Top of Passage to read
# Any other lunatics here that work shirtless?



## d3veg (Nov 9, 2019)




----------



## RayMarler (Jun 18, 2008)

He decided he needed a little color, his tan had faded badly over winter.


----------



## AR1 (Feb 5, 2017)

No.


----------



## RayMarler (Jun 18, 2008)

I used to lift the lid and peek on nucs and smaller hives in spring when flow is on. But no more, not since I got a stinger in the middle of my belly that one time...


----------



## COAL REAPER (Jun 24, 2014)

sure


----------



## Tumbleweed (Mar 17, 2021)

I believe I’d rather stub my toe


----------



## AHudd (Mar 5, 2015)

RayMarler said:


> I used to lift the lid and peek on nucs and smaller hives in spring when flow is on. But no more, not since I got a stinger in the middle of my belly that one time...


I don't know about you, but my bare belly exposes a lot of territory.

Alex


----------



## charliez (Sep 30, 2021)

I'll go commando. TMI right OK Not really


----------



## psm1212 (Feb 9, 2016)

My bees would be too disgusted.


----------



## ursa_minor (Feb 13, 2020)
Bottom of Passage to read
Top of Data segment
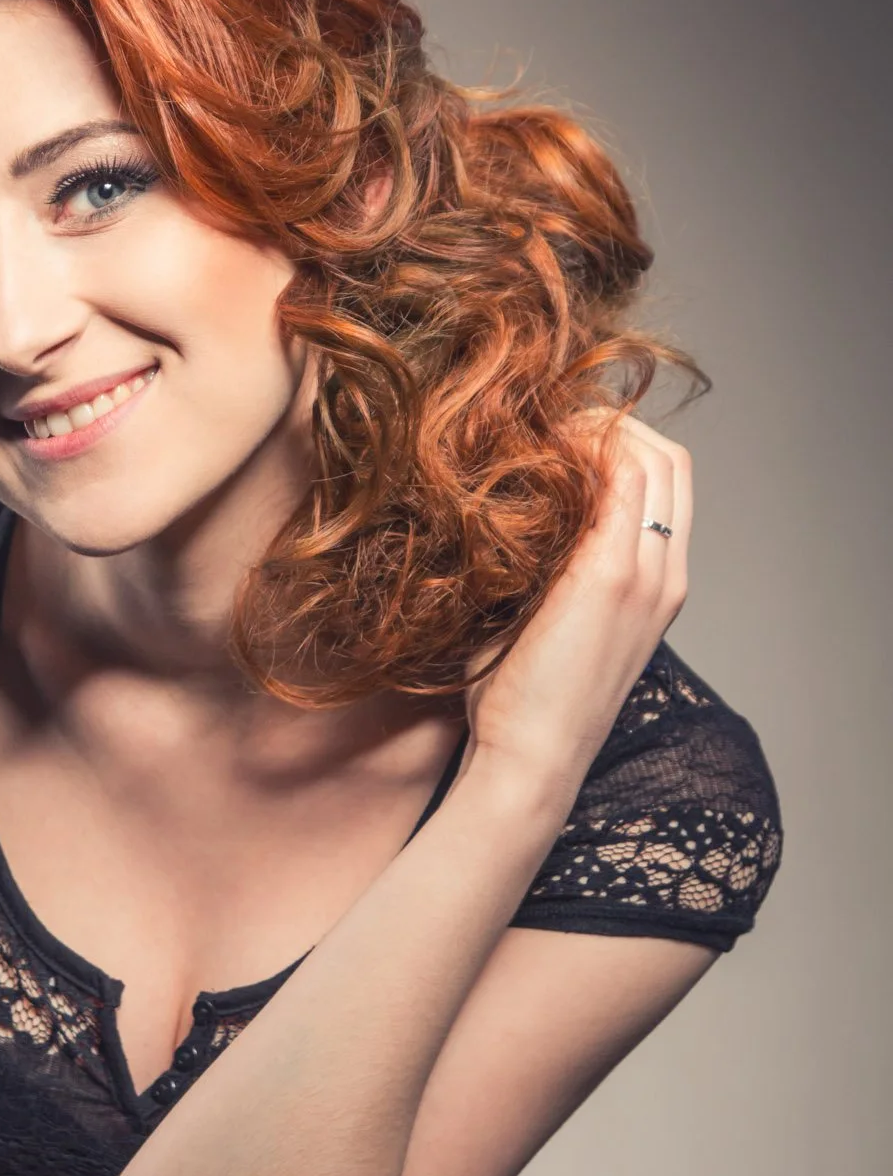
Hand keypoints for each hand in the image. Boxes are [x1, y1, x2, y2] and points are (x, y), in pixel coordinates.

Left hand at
Bottom of Data segment
*Exercise prompt:*
From the forum thread about working shirtless, reproduce the passage verbatim, beginning at the words "## AHudd (Mar" and stopping after "lot of territory.".

*Result below:*
## AHudd (Mar 5, 2015)

RayMarler said:


> I used to lift the lid and peek on nucs and smaller hives in spring when flow is on. But no more, not since I got a stinger in the middle of my belly that one time...


I don't know about you, but my bare belly exposes a lot of territory.